October 4, 2016

By Jonathan DeLeon

Luis Alberto Urrea, hailed by NPR as a “literary badass and master storyteller with a rock ‘n’ roll heart”, visited Dominican on Wednesday, Sept. 28. The 2005 Pulitzer Prize finalist, author and member of the Latino Literary Hall of Fame delivered a speech discussing his newest novel Into the Beautiful North to a packed Martin Recital Hall.   

Luis Alberto Urrea was born in Tijuana, Mexico to a Mexican father and American mother. His last name Urrea actually means “golden man” in Basque and golden he was on Wednesday evening. 

Urrea has established quite the list of credentials throughout his career. He has taught at Harvard University as well as Louisiana-Lafayette and is currently a creative writing professor at the University of Illinois-Chicago. He graduated with a degree in writing from the University of California at San Diego and pursued his graduate degree at the University of Colorado-Boulder.

Urrea now writes most of his literary work from his own home. He even shared what a hard day’s work looks like for him describing it saying, “I get a cup of coffee, I’m in my shorts barefoot, I put on some really loud music and I sit at my desk drinking coffee.”

Urrea began his speech by discussing how his family and friends have largely contributed to the plot of his books and the success that they have brought. 

Urrea revealed that his newest text, Into the Beautiful North, consists of characters based on real people that played a significant role in his life growing up.

The most impactful character in the novel is the main character Nayeli.
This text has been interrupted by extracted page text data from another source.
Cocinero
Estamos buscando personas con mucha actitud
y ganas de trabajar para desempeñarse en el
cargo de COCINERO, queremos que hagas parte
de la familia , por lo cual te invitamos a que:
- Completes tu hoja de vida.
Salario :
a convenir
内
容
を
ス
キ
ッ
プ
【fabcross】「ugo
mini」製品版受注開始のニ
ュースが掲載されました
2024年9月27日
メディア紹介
Urrea spent a good portion of his speech sharing the backstory of the person the main character of this text was inspired by.
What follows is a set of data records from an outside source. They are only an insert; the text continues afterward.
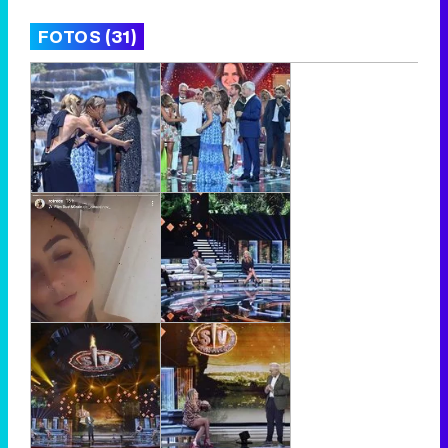
FOTOS (31)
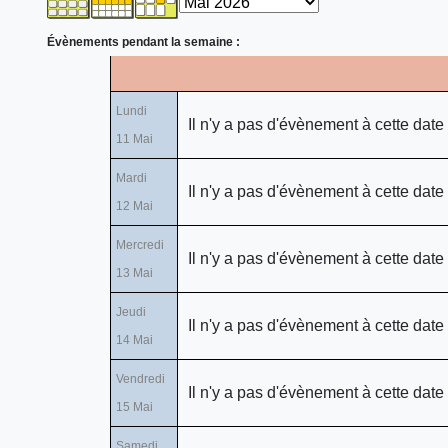
Évènements pendant la semaine :
Lundi
Il n'y a pas d'évènement à cette date
11 Mai
Mardi
Il n'y a pas d'évènement à cette date
12 Mai
Mercredi
Il n'y a pas d'évènement à cette date
13 Mai
Jeudi
Il n'y a pas d'évènement à cette date
14 Mai
Vendredi
Il n'y a pas d'évènement à cette date
15 Mai
Samedi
Nayeli was the daughter of a garbage picker whose mother worked in the same garbage dump as Urrea and his family. Urrea described Nayeli as “an incredibly happy, smiley kid.”

Urrea went on to explicitly discuss a near tragic experience that lead to his desire to write a novel based off of Nayeli.

One evening years later, both Nayeli and her mother met with Urrea and his family back at the garbage dump to show Urrea’s son the conditions that he grew up in. An American WBEZ reporter heard wind of this trip and got invited to go along with them to record their trip for the radio show This American Life.  After they visited the garbage dump, the group went to get dinner at a seafood restaurant. After her first bit of food, they quickly realized that Nayeli was allergic to seafood. Nayeli had an allergic reaction and eventually passed out while Urrea and the others rushed her to an emergency clinic. However, the doctor didn’t want to admit her because she was an “india”, or a native.

The quick-thinking reporter pulled out his mic and starting questioning the doctor, which led him to quickly change his mind and get Nayeli the treatment she needed. After that incident, Urrea made a promise to Nayeli. He vowed that one day, “I am going to get famous and when I get famous, I’m going to write a book about you [Nayeli] and I’m going to make you the hero.” 

Years later, that vow is now a complete reality and has even become a best-selling novel. Even better, Urrea sold the book to the TNT Network and the book is going to be a television series in 2017. 

“Everything I write about involves the soul and God,” Urrea said.  He even once told his kids that he would want to die while typing. His writing has transcended the ideas of immigration and shows his compassion, humor and complexity skill not easily demonstrated through literature. 

“I am more interested in bridges, not borders,” Urrea said. He left the audience with a new understanding of immigration, border control and identity.